# DSTA Lab: Classification with Scikit-learn

This notebook is available from the [DSTA repo (download only)](https://www.dcs.bbk.ac.uk/~ale/dsta/)

Data is imported from the [Openml.org](https://openml.org/) public repository.

### Supervised Classification with the Python Scikit-learn module

#### Slides and codes are courtesy of [Andreas C. Mueller, NYU](https://github.com/amueller/)

### Case studies:
1. **Classification with the blood transfusion dataset from Sklearn:**

    - Imported from sklearn, check "fetch_openml" import statement further below.
    - Details about the dataset: [https://www.openml.org/d/1464](https://www.openml.org/d/1464).

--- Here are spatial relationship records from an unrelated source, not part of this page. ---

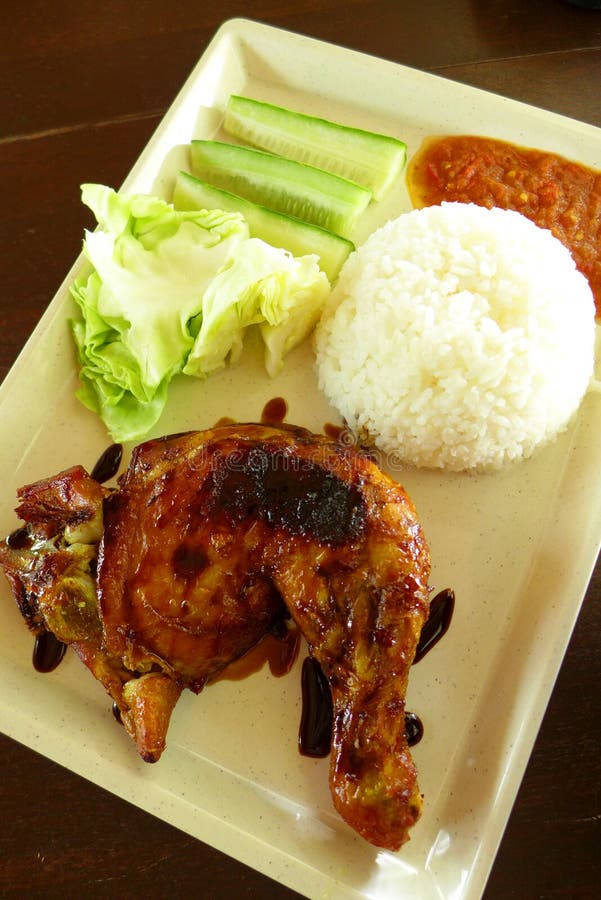
Find the location of a particular element. Image resolution: width=601 pixels, height=900 pixels. rectangular plate is located at coordinates (495, 579).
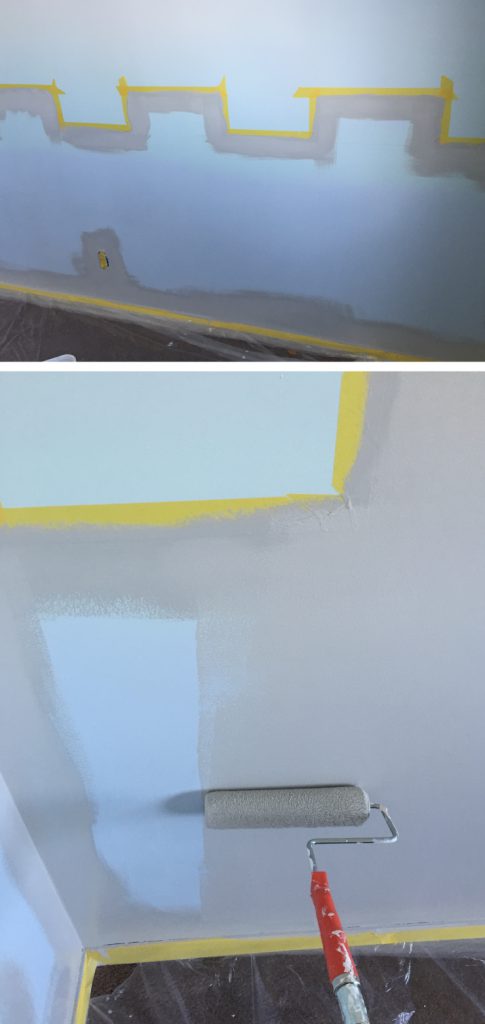
Can you point out all i bent metal section that connects to the handle of the paint roller and holds the fuzzy section the holds the paint in this image? Your answer should be formatted as a list of tuples, i.e. [(x1, y1), (x2, y2), ...], where each tuple contains the x and y coordinates of a point satisfying the conditions above.

[(356, 839)]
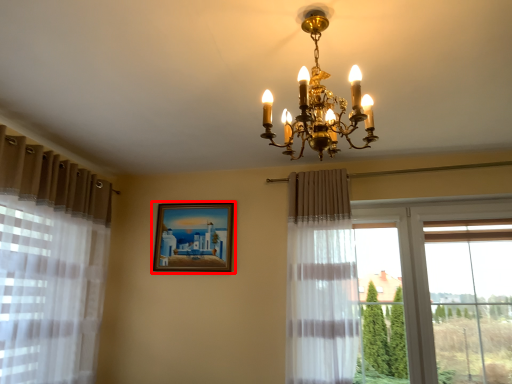
Question: Observing the image, what is the correct spatial positioning of picture frame (annotated by the red box) in reference to lamp?

Choices:
 (A) right
 (B) left

Answer: (B)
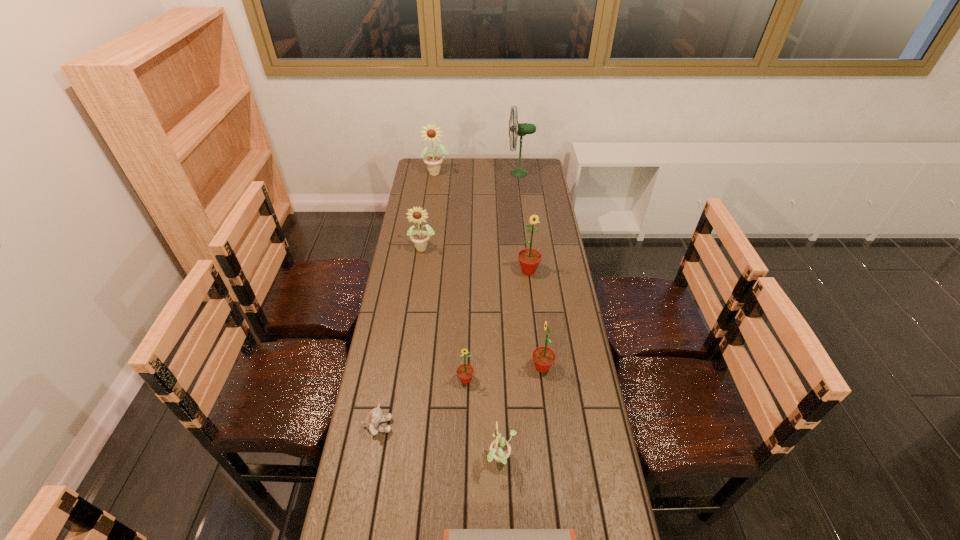
The height and width of the screenshot is (540, 960). In order to click on free point between the second farthest yellow sunflower and the tallest object in this screenshot , I will do `click(471, 210)`.

The height and width of the screenshot is (540, 960). In order to click on unoccupied position between the green fan and the second biggest yellow sunflower in this screenshot , I will do `click(471, 210)`.

Identify the location of empty location between the tallest object and the seventh farthest object. (448, 299).

This screenshot has height=540, width=960. Find the location of `free area in between the green fan and the gray teddy bear`. free area in between the green fan and the gray teddy bear is located at coordinates (448, 299).

I want to click on vacant area between the nearest sunflower and the fourth sunflower from right to left, so click(484, 420).

Find the location of a particular element. Image resolution: width=960 pixels, height=540 pixels. vacant area that lies between the fourth sunflower from left to right and the fourth sunflower from right to left is located at coordinates (484, 420).

This screenshot has width=960, height=540. Find the location of `vacant space that's between the fan and the second smallest yellow sunflower`. vacant space that's between the fan and the second smallest yellow sunflower is located at coordinates (471, 210).

This screenshot has height=540, width=960. What are the coordinates of `the closest object to the second farthest yellow sunflower` in the screenshot? It's located at (529, 259).

Where is `object that is the eighth closest to the nearest sunflower`? Image resolution: width=960 pixels, height=540 pixels. object that is the eighth closest to the nearest sunflower is located at coordinates (431, 133).

What are the coordinates of `sunflower object that ranks as the closest to the second biggest green sunflower` in the screenshot? It's located at (465, 372).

2. **Classification with the Iris dataset from Sklearn:**
    - Imported from sklearn.datasets.
    - Dataset studied during last week's class and lab session.


#### Package Imports

In [1]:
import numpy as np
import pandas as pd

from sklearn.datasets import fetch_openml, load_iris
from sklearn.preprocessing import StandardScaler, LabelEncoder
from sklearn.model_selection import train_test_split, GridSearchCV
from sklearn.neighbors import KNeighborsClassifier
# from sklearn.linear_model import LogisticRegression

## Classification with the blood transfusion dataset

### Fetch the dataset from sklearn

Package sklearn includes toy datasets for experimentation with machine learning models.
One example is the blood transfusion dataset (please check the link at the top of this notebook).
Below, the dataset is loaded as a scikit-learn object.
The actual data (X, Y) are the "data" and "target" attributes of the object.

In [2]:
# Fetch the data - provided as sklearn.utils.bunch class
blood_data = fetch_openml("blood-transfusion-service-center")

print(f"blood dataset object type: {type(blood_data)}")
print(f"Attributes of the loaded Python object: {dir(blood_data)}")

blood dataset object type: <class 'sklearn.utils._bunch.Bunch'>
Attributes of the loaded Python object: ['DESCR', 'categories', 'data', 'details', 'feature_names', 'frame', 'target', 'target_names', 'url']


### Check predictors X and target Y variable names and data size

In [3]:
print(f"Predictors X variable names: {blood_data.feature_names}")
print(f"Target Y variable name: {blood_data.target_names}")
print(f"X data size: {blood_data.data.shape}")

Predictors X variable names: ['V1', 'V2', 'V3', 'V4']
Target Y variable name: ['Class']
X data size: (748, 4)


### Check the type of X and Y data

X is a pandas.DataFrame and Y is a pandas.Series.
These are the core data structures of pandas package.

In [4]:
print(f"Type of X data: {type(blood_data.data)}")
print(f"Type of Y data: {type(blood_data.target)}")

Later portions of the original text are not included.